Adrien Brody, en una escena de la película

Adrien Brody, en una escena de la película

Tras esas licencias cabe enmarcar uno de los mensajes más interesantes de la cinta, que alude a lo cambiante y equívoco de los símbolos. Al principio, el protagonista habla sobre la pervivencia de sus edificios, y de cómo al resistir la guerra han trascendido su función inicial para convertirse en eco de un tiempo de revoluciones. Son palabras que vienen a nuestra memoria en el tramo final, cuando la obra que ha ocupado la peripecia del filme cambia de significado tras una catarsis que conviene no desvelar.

El espectador se quedará pensando cómo lo que había sido motivo de celebración se verá, desde ese momento y para siempre, de manera muy distinta. Hubiera bastado con esa sugerencia, pero el epílogo veneciano cae en el error del subrayado y abarata el mensaje al hacer de Tóth poco menos que un delineante espacial de sus traumas, como si se le hubieran indigestado un par de libros de Foucault.

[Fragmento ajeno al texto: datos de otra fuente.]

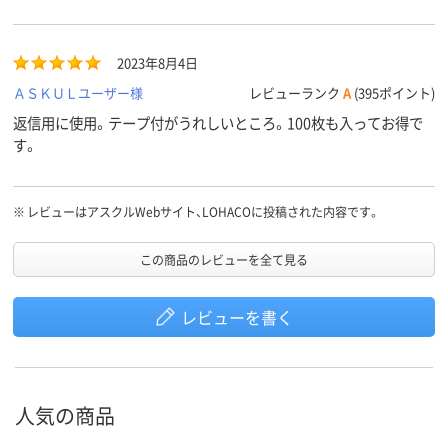
2023年8月4日
ＡＳＫＵＬユーザー様
レビューランク
A
(395ポイント)
返信用に使用。テープ付がうれしいところ。100枚も入ってお得で
す。
※
レビューはアスクルWebサイト、LOHACOに投稿された内容です。
この商品のレビューを全て見る
レビューを書く
人気の商品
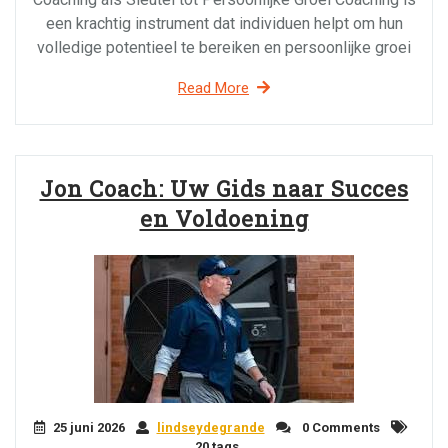
een krachtig instrument dat individuen helpt om hun
volledige potentieel te bereiken en persoonlijke groei
Read More
Jon Coach: Uw Gids naar Succes
en Voldoening
25 juni 2026
lindseydegrande
0 Comments
20 tags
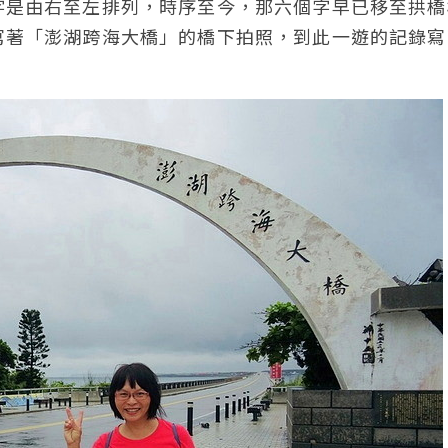
字是由右至左排列，時序至今，那六個字早已移至拱橋
寫著「澎湖跨海大橋」的橋下拍照，到此一遊的記錄寫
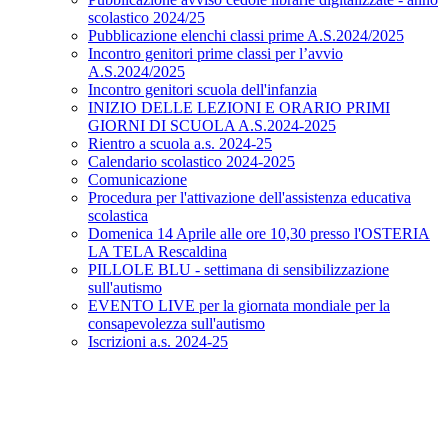
scolastico 2024/25
Pubblicazione elenchi classi prime A.S.2024/2025
Incontro genitori prime classi per l’avvio
A.S.2024/2025
Incontro genitori scuola dell'infanzia
INIZIO DELLE LEZIONI E ORARIO PRIMI
GIORNI DI SCUOLA A.S.2024-2025
Rientro a scuola a.s. 2024-25
Calendario scolastico 2024-2025
Comunicazione
Procedura per l'attivazione dell'assistenza educativa
scolastica
Domenica 14 Aprile alle ore 10,30 presso l'OSTERIA
LA TELA Rescaldina
PILLOLE BLU - settimana di sensibilizzazione
sull'autismo
EVENTO LIVE per la giornata mondiale per la
consapevolezza sull'autismo
Iscrizioni a.s. 2024-25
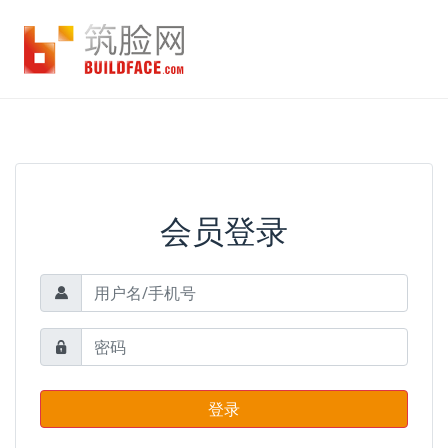
会员登录
登录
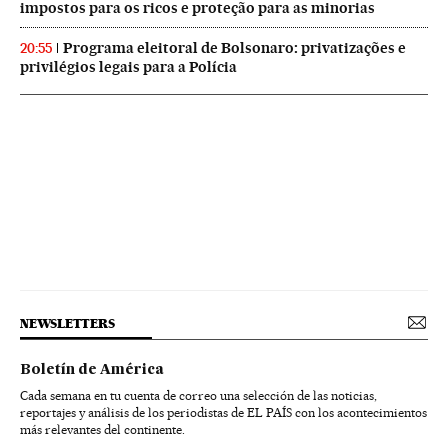
impostos para os ricos e proteção para as minorias
Programa eleitoral de Bolsonaro: privatizações e
20:55
privilégios legais para a Polícia
NEWSLETTERS
Boletín de América
Cada semana en tu cuenta de correo una selección de las noticias,
reportajes y análisis de los periodistas de EL PAÍS con los acontecimientos
más relevantes del continente.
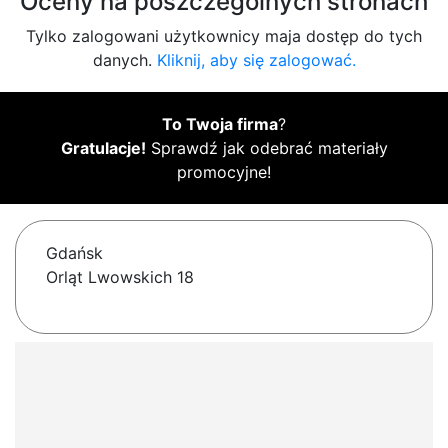
Oceny na poszczególnych stronach
Tylko zalogowani użytkownicy maja dostęp do tych
danych.
Kliknij, aby się zalogować.
To Twoja firma
?
Gratulacje!
Sprawdź jak odebrać materiały
promocyjne!
Gdańsk
Orląt Lwowskich 18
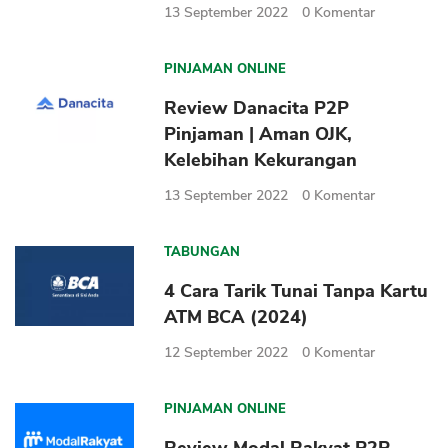
13 September 2022
0
Komentar
PINJAMAN ONLINE
Review Danacita P2P
Pinjaman | Aman OJK,
Kelebihan Kekurangan
13 September 2022
0
Komentar
TABUNGAN
4 Cara Tarik Tunai Tanpa Kartu
ATM BCA (2024)
12 September 2022
0
Komentar
PINJAMAN ONLINE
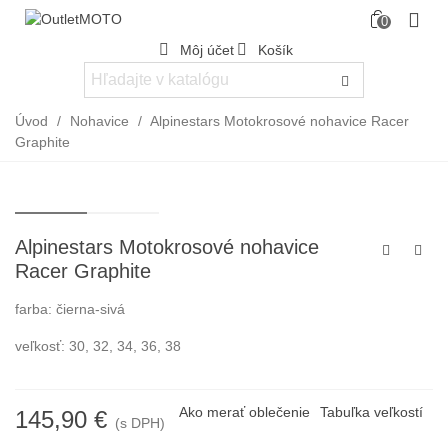
0
Môj účet
Košík
Úvod
/
Nohavice
/
Alpinestars Motokrosové nohavice Racer
Graphite
Alpinestars Motokrosové nohavice
Racer Graphite
farba: čierna-sivá
veľkosť: 30, 32, 34, 36, 38
Ako merať oblečenie
Tabuľka veľkostí
145,90 €
(s DPH)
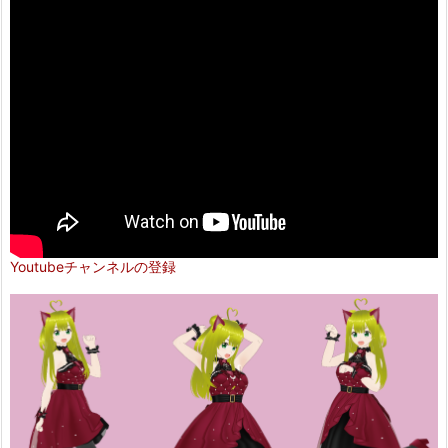
Youtubeチャンネルの登録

Pero ni las deudas intelectual(oid)es de los directores ni la banalidad ocasional de la dirección de arte dan al traste con el resultado. The Brutalist no es, ni parece que pretenda ser, un Vitruvio en cine, y precisamente por eso hay que ser indulgente con sus defectos para apreciar el valor de sus apuestas. A fin de cuentas, la arquitectura no tiene tantas oportunidades de ocupar el centro de la escena, de discutir con erudición su propia historia y de educar y educarse, en definitiva, sobre la importancia de construir nuestras vidas.